[FOM] Computing roots of a polynomial (was: isomorphism as identity)

Daniel Méhkeri dmehkeri at yahoo.ca
Sun May 24 21:57:53 EDT 2009


I wrote:
> I guess we have stumbled on a neat example where classical recursion
> theory and constructive mathematics are at odds: a constructive
> mathematician would disagree that c is rational! (To say
> "either T halts or it doesn't" is of course not kosher.)
[...]
> So it would be correct, as is, to say that for rational coefficients
> the roots are computable, without worry about the representation
> concerns mentioned.

Vaughan Pratt replied:

> Yes.  My interpretation of "polynomials with rational coefficients"
> is that they are presented in some decidable representation, which
> I understand to be the usual meaning.  This interpretation is not
> possible for "polynomials with computable coefficients" with the
> usual notion of "computable real."  My answer to Karim was only for
> the second case he asked about, namely computable coefficients.

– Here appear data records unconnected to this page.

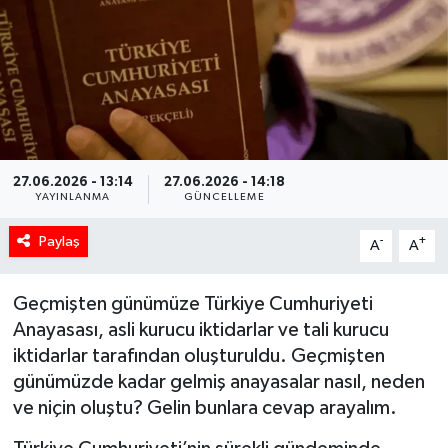
27.06.2026 - 13:14
27.06.2026 - 14:18
YAYINLANMA
GÜNCELLEME
Paylaş
-
+
A
A
Geçmişten günümüze Türkiye Cumhuriyeti
Anayasası, asli kurucu iktidarlar ve tali kurucu
iktidarlar tarafından oluşturuldu. Geçmişten
günümüzde kadar gelmiş anayasalar nasıl, neden
ve niçin oluştu? Gelin bunlara cevap arayalım.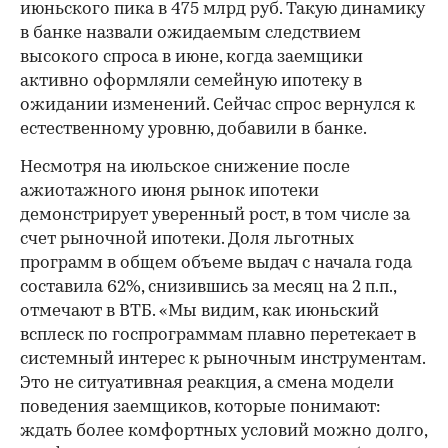
июньского пика в 475 млрд руб. Такую динамику
в банке назвали ожидаемым следствием
высокого спроса в июне, когда заемщики
активно оформляли семейную ипотеку в
ожидании изменений. Сейчас спрос вернулся к
естественному уровню, добавили в банке.
Несмотря на июльское снижение после
ажиотажного июня рынок ипотеки
демонстрирует уверенный рост, в том числе за
счет рыночной ипотеки. Доля льготных
программ в общем объеме выдач с начала года
составила 62%, снизившись за месяц на 2 п.п.,
отмечают в ВТБ. «Мы видим, как июньский
всплеск по госпрограммам плавно перетекает в
системный интерес к рыночным инструментам.
Это не ситуативная реакция, а смена модели
поведения заемщиков, которые понимают:
ждать более комфортных условий можно долго,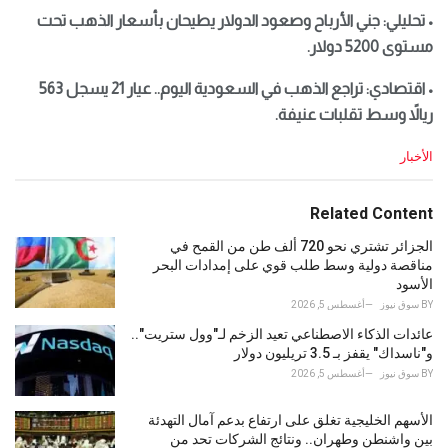
• تحليلي: جني الأرباح وصعود الدولار يطيحان بأسعار الذهب تحت
مستوى 5200 دولار.
• اقتصادي: تراجع الذهب في السعودية اليوم.. عيار 21 يسجل 563
ريالاً وسط تقلبات عنيفة.
C
الأخبار
a
t
e
Related Content
g
o
الجزائر تشتري نحو 720 ألف طن من القمح في
r
مناقصة دولية وسط طلب قوي على إمدادات البحر
i
الأسود
e
BY
سوق نيوز
أغسطس 5, 2026
s
عائدات الذكاء الاصطناعي تعيد الزخم لـ"وول ستريت"..
:
و"ناسداك" يقفز بـ 3.5 تريليون دولار
BY
سوق نيوز
أغسطس 5, 2026
الأسهم الخليجية تغلق على ارتفاع بدعم آمال التهدئة
بين واشنطن وطهران.. ونتائج الشركات تحد من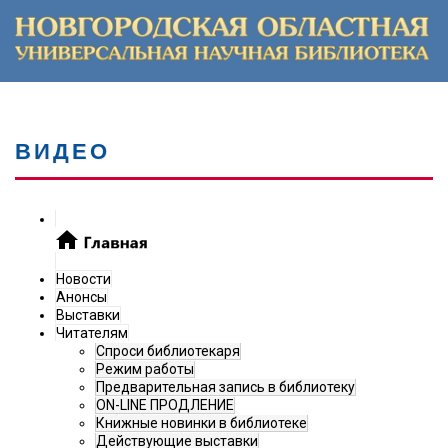
ВИДЕО
Новости
Анонсы
Выставки
Читателям
Спроси библиотекаря
Режим работы
Предварительная запись в библиотеку
ON-LINE ПРОДЛЕНИЕ
Книжные новинки в библиотеке
Действующие выставки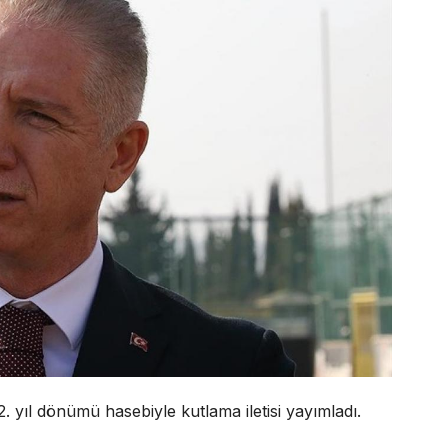
2. yıl dönümü hasebiyle kutlama iletisi yayımladı.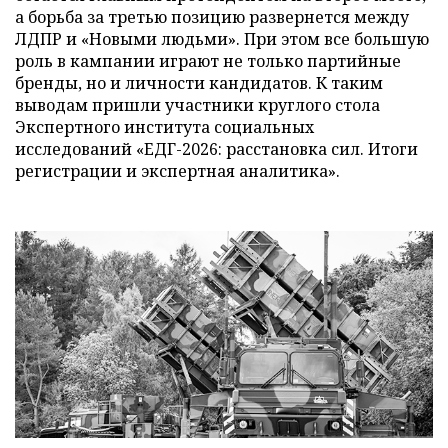
а борьба за третью позицию развернется между
ЛДПР и «Новыми людьми». При этом все большую
роль в кампании играют не только партийные
бренды, но и личности кандидатов. К таким
выводам пришли участники круглого стола
Экспертного института социальных
исследований «ЕДГ-2026: расстановка сил. Итоги
регистрации и экспертная аналитика».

But isn't it still possible for computable coefficients, since  constructive witnesses of the antecedents "the computable real x_n is rational" would still contain the necessary info for the consequent. This might be why your answer and Andrej's were inconsistent.

I found it interesting because I recall examples of this sort being contrived, where the classical answer is a trivial one along the lines of: "if P, then f(x) = +1 is a computable function satisfying the requirement, if not-P, then f(x) = -1 is a computable function satisfying the requirement." So either way there exists a function "computing" the answer, even if we don't know which trivial algorithm gives the answer. 

This one seems to have come up naturally. 

Well, somewhat. Admittedly Andrej started the root computations thread to make a certain related point.